It was May 2015, and Carl Dranoff had barely even broken ground on One Riverside, a 22-story condo tower poised to bring 82 luxury residences to the Schuylkill River banks. Yet interest from potential buyers was growing, with units being reserved left and right. That’s about the time that broker Marianne Harris started to worry.
“It became apparent very quickly that the floor plans that we had, while we thought they were terrific, were generally not large enough for many people,” said Harris.
“Many people” being empty nesters who were looking to downsize from their Main Line mansions to smaller homes in the heart of Philly. Said Harris, “They can scale down, but they’re not scaling down to 1,200 square feet.”
These days, combining apartments or condominiums is a common occurrence in the New York real estate world, where extra square footage is a hot commodity among the city’s tiny apartments. But in Philadelphia, buying the apartment or condo next door has only recently caught on as empty nesters and baby boomers have started trading the ‘burbs for Center City.
It’s a trend that developer Tom Scannapieco began to consider after the opening of 1706 Rittenhouse in 2010. “Prior to the development of 1706 Rittenhouse, typical residential towers in Center City Philadelphia had between 80 to 140 residences and multiple unit types ranging from studios to three-bedrooms,” said Scannapieco. “Therefore, in order for buyers to achieve the square footage they were seeking, they were forced to combine units.”
At 1706 Rittenhouse, Scannapieco offered spacious 4,200-square-foot floor plans instead, eliminating the need to combine units.
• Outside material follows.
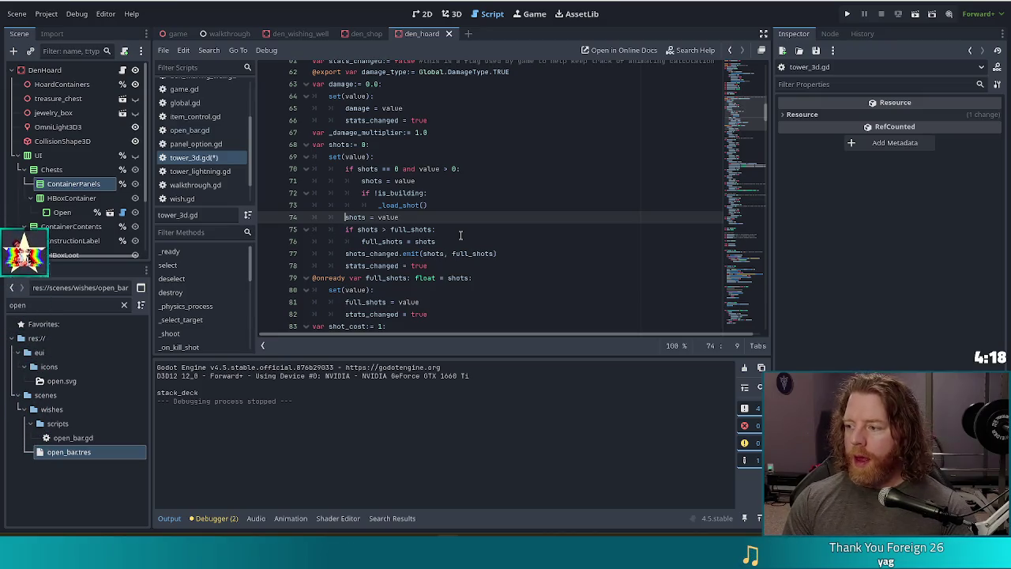
{"action": "key", "text": "ctrl+s"}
Yet he realized that what buyers were looking for in terms of square footage was a mixed bag. “Many high-end buyers did not need 4,300 square feet and others wanted more square footage.”
With his most recent condo project 500 Walnut in Society Hill, Scannapieco found a middle ground, offering a balance of 4,300-square-foot, full-floor residences as well as half-floor units. That resulted in the number of residences for sale shrinking from 38 to 34.
But combining units isn’t an easy task. It requires a lot of engineering and strategic planning (think plumbing, partitions, etc.) that makes it particularly difficult to maneuver in already-built and lived-in developments.
At the Residences at the Ritz-Carlton in Center City, combining condos—or what vice president of sales and marketing Gary Greenip calls “intertwining” units—it’s a bit more of a puzzle. The residential tower was built in 2006, just before the housing market crashed and long before residents were thinking about buying more real estate.
So it wasn’t until recently that Greenip started fielding more requests from current owners about “the unit next door.” “They tended to scale back at first and then decided that they wanted to go bigger after four to five years,” Greenip said.
By the end of 2017, at least 35 residents upgraded their homes, either buying bigger units in the building or purchasing the unit next door, totaling $57,534,375 in sales.
Back at One Riverside, Dranoff went back to the drawing board with architect Cecil Baker, who then came up with a variety of floor plans that decreased the number of one-bedroom units and increased the square footage instead. They ultimately ended up with 18 floor plans, up from the original eight.
Local real estate agent Janet Margolies was quick to combine her preferred two units on the seventh floor of One Riverside when the option became available. After living in multi-story, single-family home in the Art Museum area, she and her husband decided to downsize to a three-bedroom condo. They combined a 750-square-foot one-bedroom that was adjacent to a 1,450-square-foot two-bedroom and den.
“Now, 2,200 square feet is a sweet spot,” said Margolies. “It can meet the needs of most empty nesters who are downsizing.”
Another One Riverside resident said her 3,000-square-foot, double unit is half the size of her former suburban home. Ultimately, 25 percent of buyers at One Riverside ended up buying more than one unit, bringing the total tally down from 82 residences to 68.
“We have bigger units and we have smaller units,” said Dranoff, “but on average 2,500 square foot proved to be our center of gravity. That meant somebody could step down from a single-family home, and still have a three-bedroom apartment, plus amenities and a guest suite. You didn’t need all that extra space.”
Scannapieco doesn’t expect this trend to slow down any time soon. There’s a demand in this high-end sector of real estate for buyers who don’t want to compromise space or luxury for city living, he said.
“What’s happening here isn’t ‘downsizing,’” says Greenip at the Residences at the Ritz-Carlton. “It’s right-sizing.”